We’re celebrating our first full year of providing consumers with wholesale electricity. While retail energy providers like to say that their fixed-rate plans protect you from price volatility, their talk about surges is nothing but a scare tactic. Anyone can look at the numbers and see that even with the occasional price spike, Griddy customers pay a lot less.
The summer of 2017 was a hot one – we can’t deny that. Fixed-rate electricity plans went up, and so did Griddy. Everybody cranks up the AC and electricity becomes a hot commodity – no pun intended. As usage spikes, the price spikes, too.

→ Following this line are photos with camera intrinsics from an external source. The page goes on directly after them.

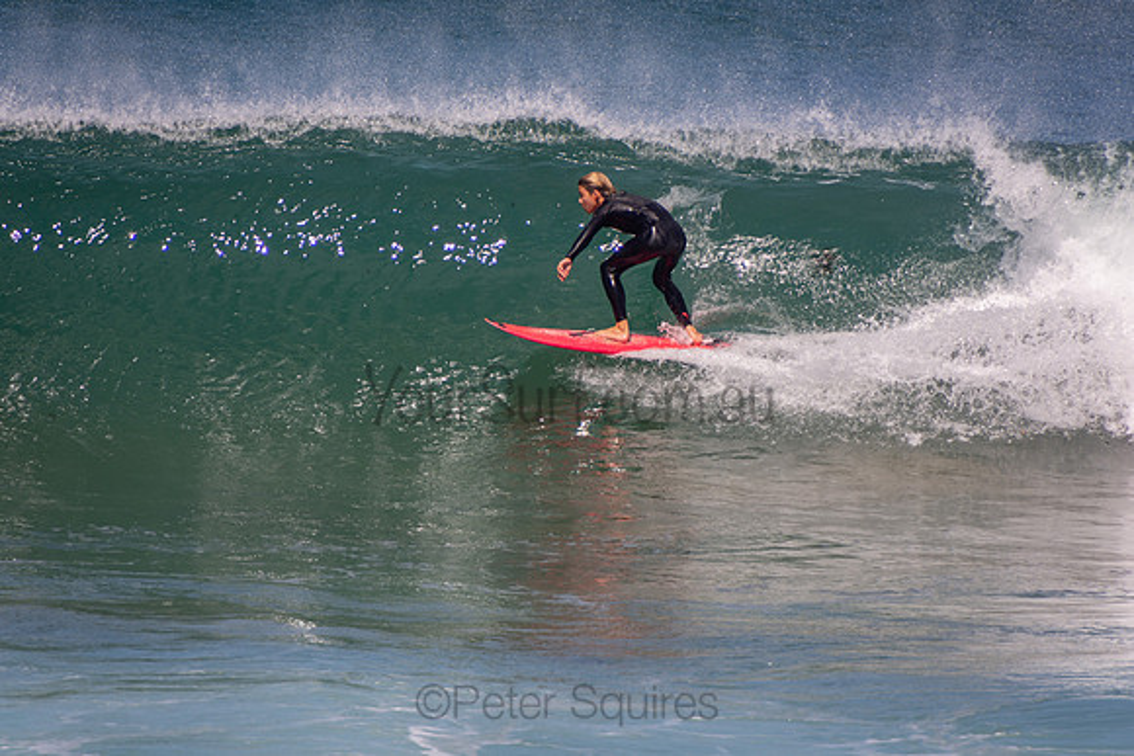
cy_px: 378
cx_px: 567
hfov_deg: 3.4
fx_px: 18904
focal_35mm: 600
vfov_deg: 2.3
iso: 180
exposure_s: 1/1250
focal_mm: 400
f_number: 5.6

But even during a record heatwave, Griddy was still the cheapest option on the market.
Griddy’s average rate for 2017
According to the U.S. Energy Information Administration, the average electricity rate across Texas for 2017 was 11.2¢/kWh. Meanwhile, the average Griddy rate was 8.7¢/kWh in Houston and 8.6¢/kWh Dallas. With average usage of 15,000 kWh/year, Griddy members saved around $380 a year – that’s 22% when compared to the state average.
Griddy users save even with price spikes
At Griddy, we define a price spike as any time the price of electricity rises above $1/kWh, more than 33 times the average price. The rate of occurrence depends on supply and demand, or how much generation is available to keep up with electricity usage.

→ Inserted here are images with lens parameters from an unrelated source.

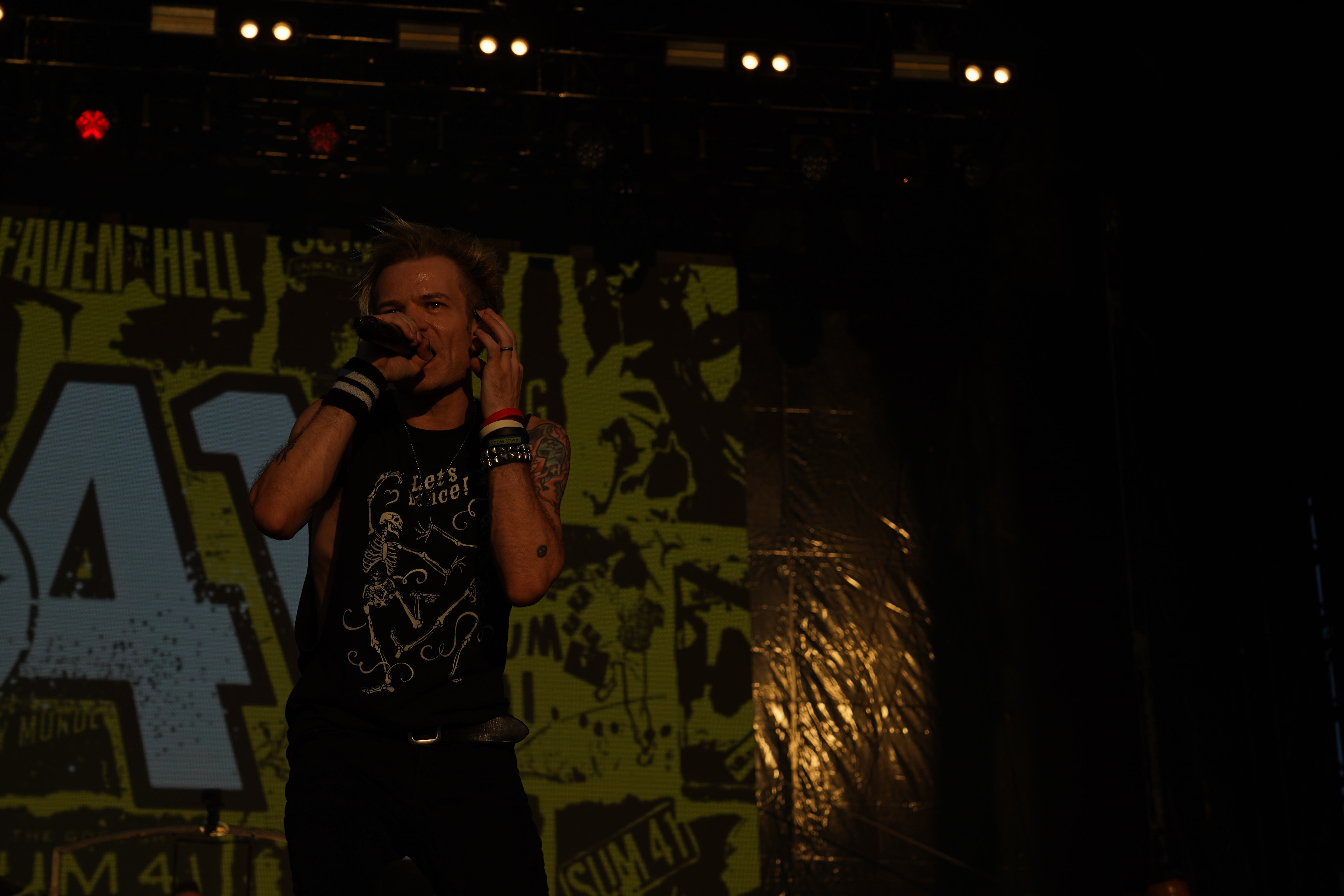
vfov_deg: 18.7
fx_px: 2725
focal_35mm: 73
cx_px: 672
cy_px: 448
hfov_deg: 27.7
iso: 100
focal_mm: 73
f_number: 8
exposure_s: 1/1250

Electricity prices go up when it’s hot outside. But when you go with Griddy, you can make up the difference during low-demand times, when the price of electricity drops and can actually dip into the negative. Here we took a closer look at the numbers for Houston and Dallas. In 2017:
- Most price spikes last for only one 15-minute period in a given day.
- For every hour that prices spiked, there were 29 hours when prices were negative.
- There were 16 hours when price spiked to more than $1/kWh.
- There were 266 hours when prices were below 0¢/kWh.
And for all of those hours when the price was negative – when energy supply was high and demand was low – energy providers were paying Griddy members to use it.
Needless to say, there is no fixed-rate plan that will allow you to take advantage of times that electricity prices are in the negative. Armed with that knowledge, you might start to wonder exactly what a fixed-rate plan is “protecting” you from.
Price spikes aren’t as scary as fixed rates
A hot summer, like the one we had in 2017, is going to come with more price spikes than a cooler one, like the one we had in 2016. However, even when it’s sizzling enough to fry an egg on the sidewalk, price spikes aren’t such a terrifying prospect.
First of all, price spikes are normally very brief, rarely lasting longer than 15 to 30 minutes. That’s why even in an unseasonably warm year, they didn’t even add up to a full day’s worth of time.
Second, when you’re a Griddy customer, we give you the tools to adjust your electricity usage to times when there’s less demand. You could look at the current price in the Griddy app, for example, and choose to run your dishwasher at night when the price of electricity is cheaper. Of course, even if a wholesale price customer doesn’t adjust their consumption, spikes will only raise the average cost of their energy only from 2.7¢/kWh to 2.8¢/kWh over the course of a year.
Even so, traditional energy providers continue to spread the myth that fixed-rate plans are cheaper. They justify excessive one-time and recurring fees, which can cost fixed-price customers an additional $250, as necessary costs to protect you from price movement. They do this to protect their high margins on energy from which customers don’t see any benefit.
What sounds like a better deal to you? Sure, you could entrust a plan provider that says it will do what’s best for you. Or you could get Griddy and decide what’s best for yourself.